Indented AlN/BN bars were also exposed to dry argon at 1250 °C for 48h, to develop an understanding of the effects that heating in an inert atmosphere could have on the strength of the indented composite. The flexural strength was measured to be 194 ± 27 MPa, with failure occurring repeatedly through the indentations even though Figure 4.10c shows the absence of cracks emerging from the indents after heat-treatment. The flexural strength of AlN/BN after heat-treatment in argon was significantly higher than it was before the treatment. This result is indicative of either residual stress relief of the indentation cracks or self-healing through oxide growth, and thus prompted further chemical and microstructural investigation. X-ray diffraction seen in Figure 4.10d suggested that small quantities of Al18B4O33 developed on the surface of the beams after heat-treatment in dry argon, despite the gas only containing 2 ppm of O2 and H2O combined. This result highlights the effectiveness of O2 and H2O in oxidizing h-BN and AlN, which might have been further promoted by B2O3 vapors in the system and the Al2O3 crucibles holding the samples. Scanning electron micrographs in Figure 4.10e show crystals of Al18B4O33

forming on the surface of the beam, where the widths of the grains remain below 2 µm. It is thought that the improved flexural strength of AlN/BN heat-treated in dry argon originates from the development of small Al18B4O33 crystals on the crack walls, which delayed the extension of the crack through friction between the walls and improved the strength of the fractured composite.

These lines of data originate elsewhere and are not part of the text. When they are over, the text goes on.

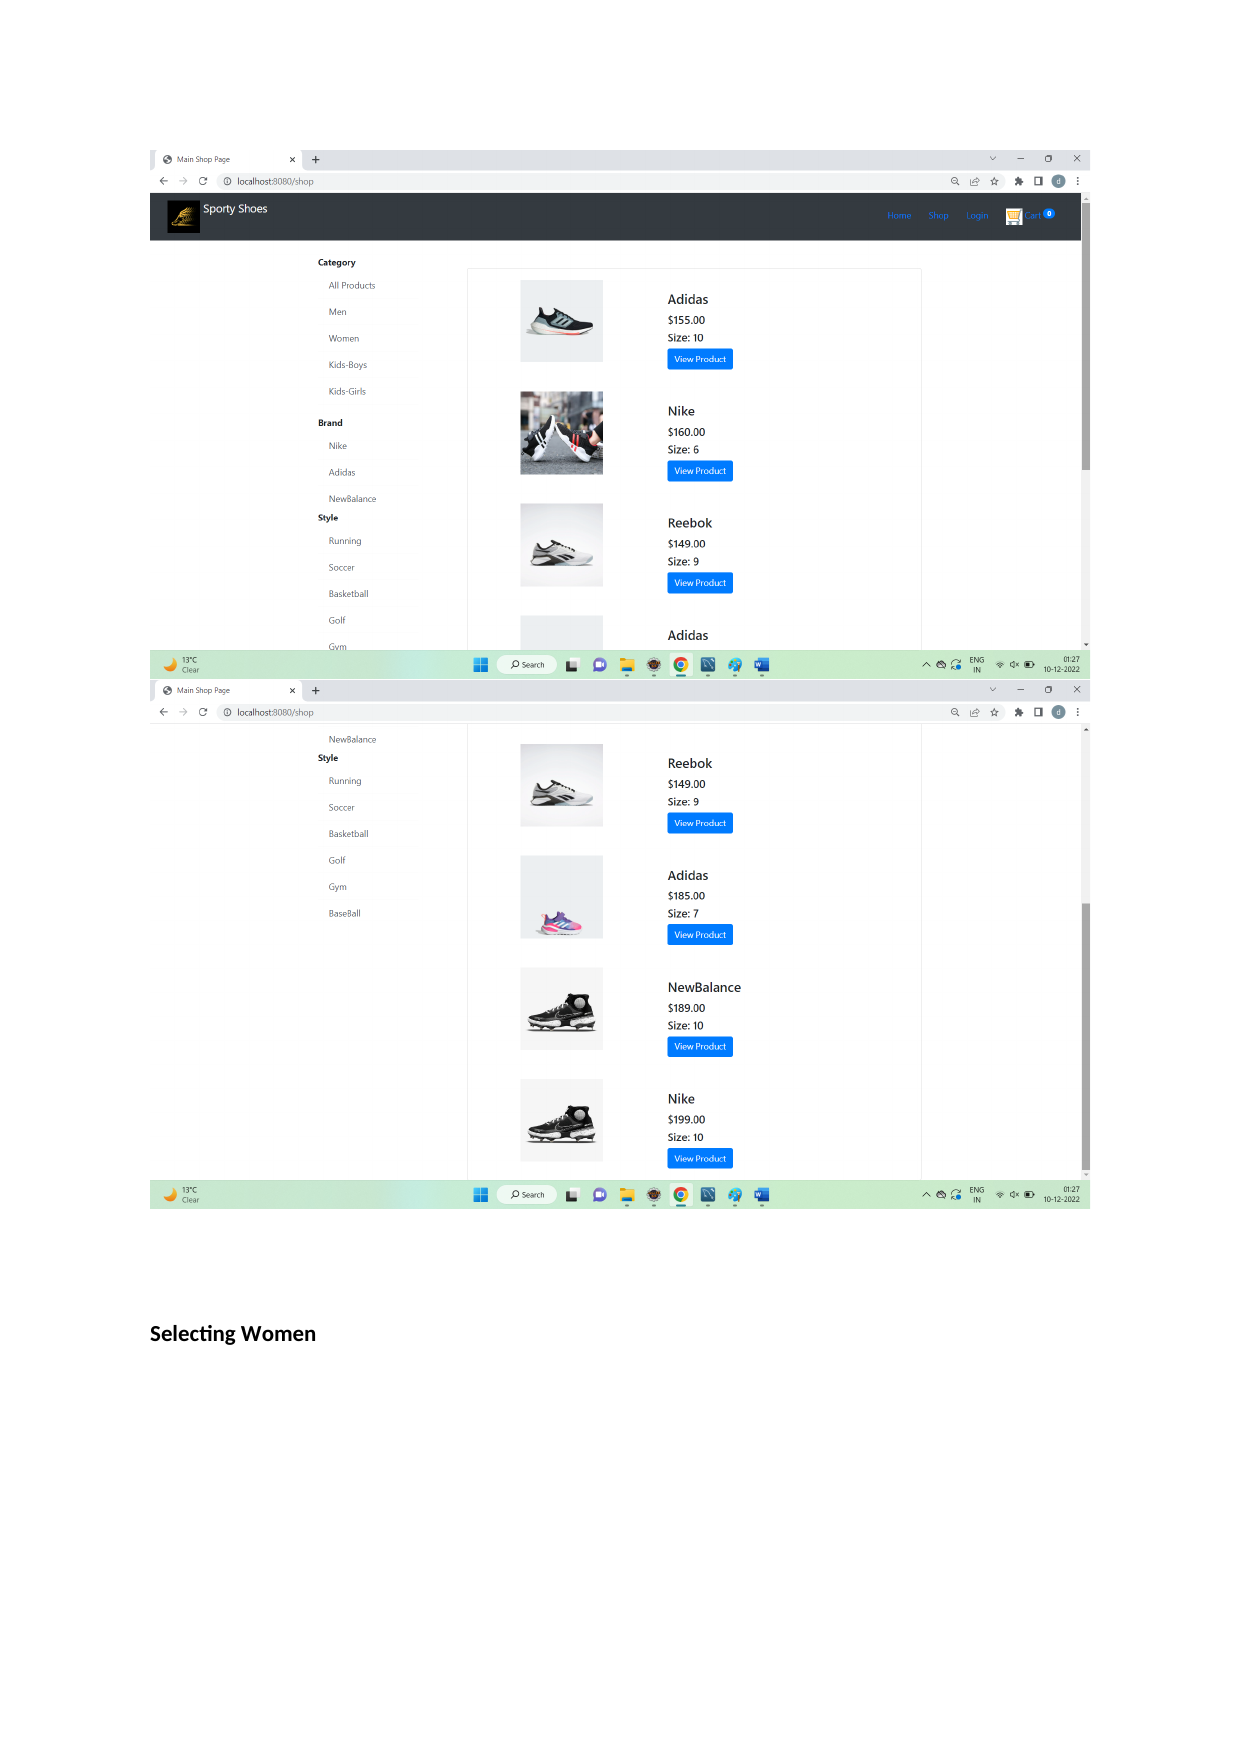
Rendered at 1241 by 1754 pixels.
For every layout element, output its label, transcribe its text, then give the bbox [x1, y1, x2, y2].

picture [150, 150, 1091, 679]
text Selecting Women [150, 1319, 1090, 1347]
picture [150, 680, 1091, 1209]
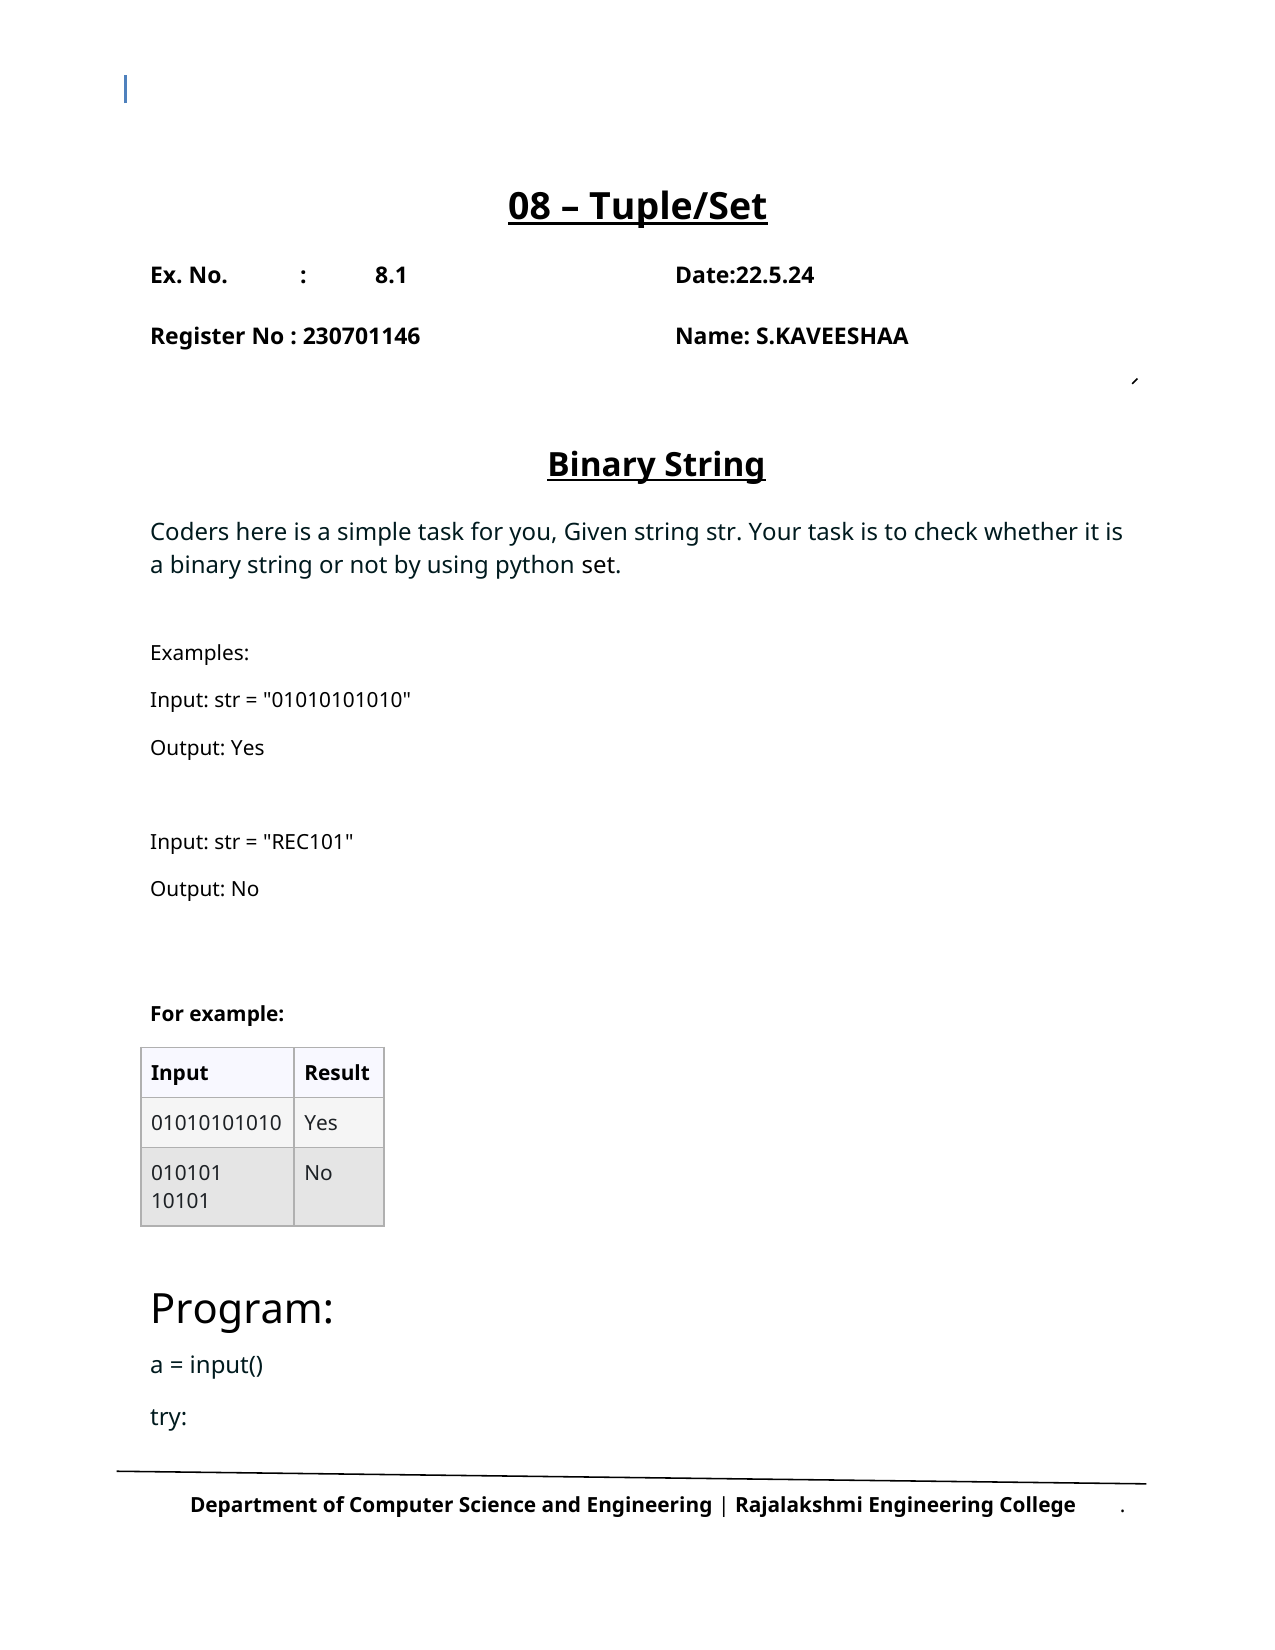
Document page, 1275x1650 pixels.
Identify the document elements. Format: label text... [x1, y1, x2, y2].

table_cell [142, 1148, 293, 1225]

Further, residual stress relief from the indentation stress field should also be considered as an additional factor. The increased strength of the composite could have arisen from annealing effects during dry argon exposure. Lawn demonstrates a more than doubling of the indentation strength through residual stress relief [53]. The occurrence of Al18B4O33 in the system highly suggests that oxide growth is the principle mechanism for the healing of the indentation cracks, however more work needs to be done to better decouple the two factors and establish to what extent the residual stress relief has influenced the improved strength of the composite.